(Collected data entries)
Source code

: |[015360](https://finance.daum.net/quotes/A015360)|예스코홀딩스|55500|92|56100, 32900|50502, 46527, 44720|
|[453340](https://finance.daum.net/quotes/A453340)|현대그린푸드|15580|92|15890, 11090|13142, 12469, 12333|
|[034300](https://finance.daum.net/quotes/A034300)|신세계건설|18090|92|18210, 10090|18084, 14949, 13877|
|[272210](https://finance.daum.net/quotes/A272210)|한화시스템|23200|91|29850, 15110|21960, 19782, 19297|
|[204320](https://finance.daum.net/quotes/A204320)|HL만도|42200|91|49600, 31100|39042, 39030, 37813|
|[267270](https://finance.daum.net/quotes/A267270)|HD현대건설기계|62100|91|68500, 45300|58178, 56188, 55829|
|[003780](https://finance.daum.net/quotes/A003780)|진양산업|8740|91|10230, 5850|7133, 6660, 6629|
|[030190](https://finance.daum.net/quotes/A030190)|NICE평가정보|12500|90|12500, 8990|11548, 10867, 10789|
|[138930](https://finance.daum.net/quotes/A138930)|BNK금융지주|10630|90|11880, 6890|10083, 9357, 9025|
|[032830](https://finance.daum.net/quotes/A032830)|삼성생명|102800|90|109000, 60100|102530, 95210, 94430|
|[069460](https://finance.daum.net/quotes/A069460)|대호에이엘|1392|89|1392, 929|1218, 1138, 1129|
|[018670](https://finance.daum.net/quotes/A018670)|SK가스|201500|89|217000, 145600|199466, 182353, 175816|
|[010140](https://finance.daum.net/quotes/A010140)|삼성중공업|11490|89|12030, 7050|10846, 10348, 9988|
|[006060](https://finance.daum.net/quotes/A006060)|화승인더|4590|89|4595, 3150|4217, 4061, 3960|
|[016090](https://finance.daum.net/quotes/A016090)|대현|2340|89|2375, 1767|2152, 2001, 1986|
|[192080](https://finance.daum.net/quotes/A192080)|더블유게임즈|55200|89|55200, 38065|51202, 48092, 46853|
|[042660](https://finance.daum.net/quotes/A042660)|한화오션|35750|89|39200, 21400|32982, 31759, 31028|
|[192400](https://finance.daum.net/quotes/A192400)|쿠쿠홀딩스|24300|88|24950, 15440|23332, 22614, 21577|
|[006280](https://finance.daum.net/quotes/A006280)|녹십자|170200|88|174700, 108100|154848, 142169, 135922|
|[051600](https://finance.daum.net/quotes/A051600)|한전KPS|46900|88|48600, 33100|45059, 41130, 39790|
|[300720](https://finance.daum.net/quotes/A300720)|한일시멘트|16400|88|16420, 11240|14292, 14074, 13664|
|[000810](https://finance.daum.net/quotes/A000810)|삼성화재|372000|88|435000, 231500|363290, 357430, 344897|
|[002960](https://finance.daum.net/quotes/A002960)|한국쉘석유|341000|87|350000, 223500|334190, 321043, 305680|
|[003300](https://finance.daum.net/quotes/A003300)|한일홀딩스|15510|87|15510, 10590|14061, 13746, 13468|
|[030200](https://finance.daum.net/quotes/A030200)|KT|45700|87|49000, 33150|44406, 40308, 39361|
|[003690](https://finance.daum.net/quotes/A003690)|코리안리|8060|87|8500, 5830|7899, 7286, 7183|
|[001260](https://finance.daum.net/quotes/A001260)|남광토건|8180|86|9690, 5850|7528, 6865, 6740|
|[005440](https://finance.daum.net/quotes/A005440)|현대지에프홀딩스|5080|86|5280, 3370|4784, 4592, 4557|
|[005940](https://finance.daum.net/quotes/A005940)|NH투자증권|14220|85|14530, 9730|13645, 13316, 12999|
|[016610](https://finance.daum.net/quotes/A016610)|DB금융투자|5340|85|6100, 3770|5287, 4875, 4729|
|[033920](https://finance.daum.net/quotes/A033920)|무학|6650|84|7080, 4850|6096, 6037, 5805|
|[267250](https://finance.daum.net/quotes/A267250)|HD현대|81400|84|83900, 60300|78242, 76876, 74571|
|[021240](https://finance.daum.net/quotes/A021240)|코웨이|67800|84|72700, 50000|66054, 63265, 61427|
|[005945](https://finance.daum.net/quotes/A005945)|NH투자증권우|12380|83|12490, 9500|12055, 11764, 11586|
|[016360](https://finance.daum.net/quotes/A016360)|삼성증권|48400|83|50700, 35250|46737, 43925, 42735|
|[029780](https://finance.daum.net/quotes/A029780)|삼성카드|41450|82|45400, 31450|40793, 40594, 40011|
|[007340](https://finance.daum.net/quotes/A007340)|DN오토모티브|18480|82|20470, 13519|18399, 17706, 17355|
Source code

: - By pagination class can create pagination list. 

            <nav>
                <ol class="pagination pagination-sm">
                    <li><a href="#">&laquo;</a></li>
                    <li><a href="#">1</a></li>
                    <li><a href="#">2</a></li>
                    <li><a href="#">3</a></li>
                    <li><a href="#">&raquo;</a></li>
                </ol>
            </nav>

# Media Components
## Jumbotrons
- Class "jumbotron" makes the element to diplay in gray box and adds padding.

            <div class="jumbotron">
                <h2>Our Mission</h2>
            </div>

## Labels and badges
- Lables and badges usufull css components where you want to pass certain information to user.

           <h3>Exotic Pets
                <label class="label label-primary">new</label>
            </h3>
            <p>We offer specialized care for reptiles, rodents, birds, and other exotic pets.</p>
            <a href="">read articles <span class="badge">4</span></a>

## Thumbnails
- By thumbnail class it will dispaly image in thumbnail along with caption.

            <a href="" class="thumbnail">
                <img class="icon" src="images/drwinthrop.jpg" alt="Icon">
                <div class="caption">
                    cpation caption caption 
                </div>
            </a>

* _Exercise directions_:
Reproduce the entire listing above, line for line, keeping every character and space unchanged.

* _Exercise response_:
Source code

: |[015360](https://finance.daum.net/quotes/A015360)|예스코홀딩스|55500|92|56100, 32900|50502, 46527, 44720|
|[453340](https://finance.daum.net/quotes/A453340)|현대그린푸드|15580|92|15890, 11090|13142, 12469, 12333|
|[034300](https://finance.daum.net/quotes/A034300)|신세계건설|18090|92|18210, 10090|18084, 14949, 13877|
|[272210](https://finance.daum.net/quotes/A272210)|한화시스템|23200|91|29850, 15110|21960, 19782, 19297|
|[204320](https://finance.daum.net/quotes/A204320)|HL만도|42200|91|49600, 31100|39042, 39030, 37813|
|[267270](https://finance.daum.net/quotes/A267270)|HD현대건설기계|62100|91|68500, 45300|58178, 56188, 55829|
|[003780](https://finance.daum.net/quotes/A003780)|진양산업|8740|91|10230, 5850|7133, 6660, 6629|
|[030190](https://finance.daum.net/quotes/A030190)|NICE평가정보|12500|90|12500, 8990|11548, 10867, 10789|
|[138930](https://finance.daum.net/quotes/A138930)|BNK금융지주|10630|90|11880, 6890|10083, 9357, 9025|
|[032830](https://finance.daum.net/quotes/A032830)|삼성생명|102800|90|109000, 60100|102530, 95210, 94430|
|[069460](https://finance.daum.net/quotes/A069460)|대호에이엘|1392|89|1392, 929|1218, 1138, 1129|
|[018670](https://finance.daum.net/quotes/A018670)|SK가스|201500|89|217000, 145600|199466, 182353, 175816|
|[010140](https://finance.daum.net/quotes/A010140)|삼성중공업|11490|89|12030, 7050|10846, 10348, 9988|
|[006060](https://finance.daum.net/quotes/A006060)|화승인더|4590|89|4595, 3150|4217, 4061, 3960|
|[016090](https://finance.daum.net/quotes/A016090)|대현|2340|89|2375, 1767|2152, 2001, 1986|
|[192080](https://finance.daum.net/quotes/A192080)|더블유게임즈|55200|89|55200, 38065|51202, 48092, 46853|
|[042660](https://finance.daum.net/quotes/A042660)|한화오션|35750|89|39200, 21400|32982, 31759, 31028|
|[192400](https://finance.daum.net/quotes/A192400)|쿠쿠홀딩스|24300|88|24950, 15440|23332, 22614, 21577|
|[006280](https://finance.daum.net/quotes/A006280)|녹십자|170200|88|174700, 108100|154848, 142169, 135922|
|[051600](https://finance.daum.net/quotes/A051600)|한전KPS|46900|88|48600, 33100|45059, 41130, 39790|
|[300720](https://finance.daum.net/quotes/A300720)|한일시멘트|16400|88|16420, 11240|14292, 14074, 13664|
|[000810](https://finance.daum.net/quotes/A000810)|삼성화재|372000|88|435000, 231500|363290, 357430, 344897|
|[002960](https://finance.daum.net/quotes/A002960)|한국쉘석유|341000|87|350000, 223500|334190, 321043, 305680|
|[003300](https://finance.daum.net/quotes/A003300)|한일홀딩스|15510|87|15510, 10590|14061, 13746, 13468|
|[030200](https://finance.daum.net/quotes/A030200)|KT|45700|87|49000, 33150|44406, 40308, 39361|
|[003690](https://finance.daum.net/quotes/A003690)|코리안리|8060|87|8500, 5830|7899, 7286, 7183|
|[001260](https://finance.daum.net/quotes/A001260)|남광토건|8180|86|9690, 5850|7528, 6865, 6740|
|[005440](https://finance.daum.net/quotes/A005440)|현대지에프홀딩스|5080|86|5280, 3370|4784, 4592, 4557|
|[005940](https://finance.daum.net/quotes/A005940)|NH투자증권|14220|85|14530, 9730|13645, 13316, 12999|
|[016610](https://finance.daum.net/quotes/A016610)|DB금융투자|5340|85|6100, 3770|5287, 4875, 4729|
|[033920](https://finance.daum.net/quotes/A033920)|무학|6650|84|7080, 4850|6096, 6037, 5805|
|[267250](https://finance.daum.net/quotes/A267250)|HD현대|81400|84|83900, 60300|78242, 76876, 74571|
|[021240](https://finance.daum.net/quotes/A021240)|코웨이|67800|84|72700, 50000|66054, 63265, 61427|
|[005945](https://finance.daum.net/quotes/A005945)|NH투자증권우|12380|83|12490, 9500|12055, 11764, 11586|
|[016360](https://finance.daum.net/quotes/A016360)|삼성증권|48400|83|50700, 35250|46737, 43925, 42735|
|[029780](https://finance.daum.net/quotes/A029780)|삼성카드|41450|82|45400, 31450|40793, 40594, 40011|
|[007340](https://finance.daum.net/quotes/A007340)|DN오토모티브|18480|82|20470, 13519|18399, 17706, 17355|
Source code

: - By pagination class can create pagination list. 

            <nav>
                <ol class="pagination pagination-sm">
                    <li><a href="#">&laquo;</a></li>
                    <li><a href="#">1</a></li>
                    <li><a href="#">2</a></li>
                    <li><a href="#">3</a></li>
                    <li><a href="#">&raquo;</a></li>
                </ol>
            </nav>

# Media Components
## Jumbotrons
- Class "jumbotron" makes the element to diplay in gray box and adds padding.

            <div class="jumbotron">
                <h2>Our Mission</h2>
            </div>

## Labels and badges
- Lables and badges usufull css components where you want to pass certain information to user.

           <h3>Exotic Pets
                <label class="label label-primary">new</label>
            </h3>
            <p>We offer specialized care for reptiles, rodents, birds, and other exotic pets.</p>
            <a href="">read articles <span class="badge">4</span></a>

## Thumbnails
- By thumbnail class it will dispaly image in thumbnail along with caption.

            <a href="" class="thumbnail">
                <img class="icon" src="images/drwinthrop.jpg" alt="Icon">
                <div class="caption">
                    cpation caption caption 
                </div>
            </a>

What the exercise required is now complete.